====== GIVEN PASSAGE
Secondly, customers struggle to give standard utils and instead rank distinct options in order of preference, which he termed an ordinal utility.
Thirdly, it is less likely a consumer would stay rational and make the choice which maximize his/her utility. Sometime, they can be irrational and may make impulsive purchases. Consumption behavior has traditionally been heavily influenced by the act of buying on the spur of the moment. The rise of the internet and social networks may cause changes in consumer behavior, resulting in more planned and sensible purchase processes.
Fourthly, humans can be reluctant to spend cash on particular things because they have preconceived boundaries on how much they can afford to spend on 'luxuries,' according to their mental accounting.
Lastly, it is not easy to separate products in the market. Some items, such as an electronic car or a refrigerator, are only purchased occasionally and cannot be mathematically divided.

If you choose to spend more money on one good, then you cannot buy as much of another good. If you want to enjoy more leisure time, you give up the time you could be working and making more money for the future. If a consumer decides to spend more of their income now, they will have less money to spend in the future. If they receive a raise at work, their budget will change.
============
====== PROVIDED DATA
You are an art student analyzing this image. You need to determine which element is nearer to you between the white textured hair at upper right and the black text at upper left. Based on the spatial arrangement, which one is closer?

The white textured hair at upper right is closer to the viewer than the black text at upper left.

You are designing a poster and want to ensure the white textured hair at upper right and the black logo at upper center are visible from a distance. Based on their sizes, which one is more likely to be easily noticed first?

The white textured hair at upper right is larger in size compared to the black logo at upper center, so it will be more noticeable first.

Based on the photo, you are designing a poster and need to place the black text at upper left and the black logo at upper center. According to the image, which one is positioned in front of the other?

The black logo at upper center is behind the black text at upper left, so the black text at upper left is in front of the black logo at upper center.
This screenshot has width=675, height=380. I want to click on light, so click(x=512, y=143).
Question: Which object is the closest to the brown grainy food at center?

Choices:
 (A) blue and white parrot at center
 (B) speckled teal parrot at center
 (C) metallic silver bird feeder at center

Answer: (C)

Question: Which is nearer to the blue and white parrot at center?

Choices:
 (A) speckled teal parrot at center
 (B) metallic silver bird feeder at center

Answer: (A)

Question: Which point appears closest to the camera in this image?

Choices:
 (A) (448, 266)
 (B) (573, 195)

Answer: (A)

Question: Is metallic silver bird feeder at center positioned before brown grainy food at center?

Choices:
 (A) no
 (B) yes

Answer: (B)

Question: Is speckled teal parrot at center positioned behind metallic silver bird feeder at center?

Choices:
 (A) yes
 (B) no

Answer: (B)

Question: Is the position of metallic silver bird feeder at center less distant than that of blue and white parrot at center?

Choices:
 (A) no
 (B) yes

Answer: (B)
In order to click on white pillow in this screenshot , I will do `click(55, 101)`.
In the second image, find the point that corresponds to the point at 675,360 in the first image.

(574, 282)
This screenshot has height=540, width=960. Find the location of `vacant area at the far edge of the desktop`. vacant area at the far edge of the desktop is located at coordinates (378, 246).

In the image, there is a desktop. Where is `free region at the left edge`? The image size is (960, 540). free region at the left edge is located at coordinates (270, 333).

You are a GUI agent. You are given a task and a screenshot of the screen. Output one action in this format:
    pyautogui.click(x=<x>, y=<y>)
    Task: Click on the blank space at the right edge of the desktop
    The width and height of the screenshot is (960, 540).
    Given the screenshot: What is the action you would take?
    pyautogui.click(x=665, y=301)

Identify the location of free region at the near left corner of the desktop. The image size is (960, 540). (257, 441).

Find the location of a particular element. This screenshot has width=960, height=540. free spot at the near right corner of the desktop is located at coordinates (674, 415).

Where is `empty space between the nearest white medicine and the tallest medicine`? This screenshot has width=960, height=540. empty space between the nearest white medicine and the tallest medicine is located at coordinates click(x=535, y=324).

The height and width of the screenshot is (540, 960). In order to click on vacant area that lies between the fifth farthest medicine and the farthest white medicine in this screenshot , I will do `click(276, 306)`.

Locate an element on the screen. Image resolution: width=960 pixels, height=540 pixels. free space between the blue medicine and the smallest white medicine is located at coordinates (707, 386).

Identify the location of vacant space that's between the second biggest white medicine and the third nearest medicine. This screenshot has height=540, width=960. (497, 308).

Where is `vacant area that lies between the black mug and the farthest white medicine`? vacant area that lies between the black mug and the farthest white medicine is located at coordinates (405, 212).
============
→ **REQUIRED TASK A**: According to the passage on consumer choice, which two items are purchased only occasionally and cannot be mathematically divided?
→ **REQUIRED TASK B**: Continue the passage on consumer choice and budget limits from its final sentence.

→ **RIGHT ANSWER A**: An electronic car and a refrigerator.

→ **RIGHT ANSWER B**:
The idea of consumer choice relies on the fact that people will make rational decisions to satisfy their wants. People want to make the choice that best fits their budget, their preferences, and optimizes the amount of pleasure they will get from their choices.
Of course, to make these choices, consumers need some bits of information. The price of a good is an important factor in a consumer's decision-making about how they can gain the most satisfaction based on their budget and their preferences. If the price of a good is too high then the consumer will buy less of it, or they will buy another lower-priced good if they are unwilling to make the trade-off.
Consumer choice theory helps us understand a consumer's behavior that results from the combination of their income and preferences. Having a clear understanding of this behavior is necessary to be able to construct the demand curve and set the price of a good appropriately.